I really think that birch is underrated, most of the time in big commercial operations around here, it gets thrown on a truck and scaled/graded as regular sawlogs yet it can have some kickin' figure if you take the time to look at it. I rarely pass up an opportunity to get an old growth yellow birch, it usually has a nice rose heartwood that is very pretty or it has flame pattern which is very popular. I've been rolling the dice on downed birch too and I really like the spalting effects. It usually is more colorful than spalted maple and the spalt pattern are more like streaks than the pencil lines in spalted maple.


----------



## mdlbldrmatt135 (Dec 6, 2006)

oooh Nice stuff!!!


----------



## firehawkmph (Apr 26, 2008)

JP, 
I agree about it being underated. I think when you mention birch, everyone's first thought is 'must be making some drawer boxes'...
I haven't seen any of the figured stuff around here. But then again, I don't think I was looking that hard. Note to self: 'put birch on the watchlist'. 
Mike Hawkins


----------



## JP Sinclair (Nov 13, 2006)

To be honest, when I was logging, I never gave it much attension either. It wasn't until I started sawmill work and got into some old yellow birch that I realized it can have some beautiful figure.
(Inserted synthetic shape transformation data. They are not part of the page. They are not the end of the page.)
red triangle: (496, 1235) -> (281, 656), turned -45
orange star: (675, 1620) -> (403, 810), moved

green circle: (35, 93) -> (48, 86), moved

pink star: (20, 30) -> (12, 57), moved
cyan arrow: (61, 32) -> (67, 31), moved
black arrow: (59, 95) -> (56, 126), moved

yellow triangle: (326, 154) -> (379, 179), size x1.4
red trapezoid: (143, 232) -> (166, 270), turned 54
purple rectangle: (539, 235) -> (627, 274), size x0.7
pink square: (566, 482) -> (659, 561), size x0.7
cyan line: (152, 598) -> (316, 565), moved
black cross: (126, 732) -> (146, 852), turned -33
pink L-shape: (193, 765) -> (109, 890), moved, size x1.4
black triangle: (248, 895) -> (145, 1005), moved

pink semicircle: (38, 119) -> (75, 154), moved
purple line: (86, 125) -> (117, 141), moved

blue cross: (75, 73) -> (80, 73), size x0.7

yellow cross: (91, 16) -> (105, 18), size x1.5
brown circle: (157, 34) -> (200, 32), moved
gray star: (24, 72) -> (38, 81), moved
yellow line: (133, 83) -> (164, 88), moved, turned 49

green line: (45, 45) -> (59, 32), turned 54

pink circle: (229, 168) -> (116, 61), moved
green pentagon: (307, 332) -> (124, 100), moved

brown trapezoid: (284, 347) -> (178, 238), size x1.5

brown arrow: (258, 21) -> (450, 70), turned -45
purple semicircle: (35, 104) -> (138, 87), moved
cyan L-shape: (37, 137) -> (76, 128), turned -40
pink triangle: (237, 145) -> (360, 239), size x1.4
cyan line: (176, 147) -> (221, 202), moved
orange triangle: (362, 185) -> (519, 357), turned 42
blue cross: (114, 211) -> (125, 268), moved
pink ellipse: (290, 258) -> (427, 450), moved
I cut a live edge bartop out of flame birch for a customer and I wish I had a pic to show, it was really stunning.


----------



## TexasTimbers (Oct 17, 2006)

That's pretty stuff. Looks like a good species that'll radiate some chatoyance.


----------



## JDavis21835 (Mar 2, 2009)

If you find a birch around here, chances are, its been cut, sawed to 8 foot lengths, shipped to the pulp mill, or sent to the osb factory. Other than that, no one seems to want anything to do with it.


----------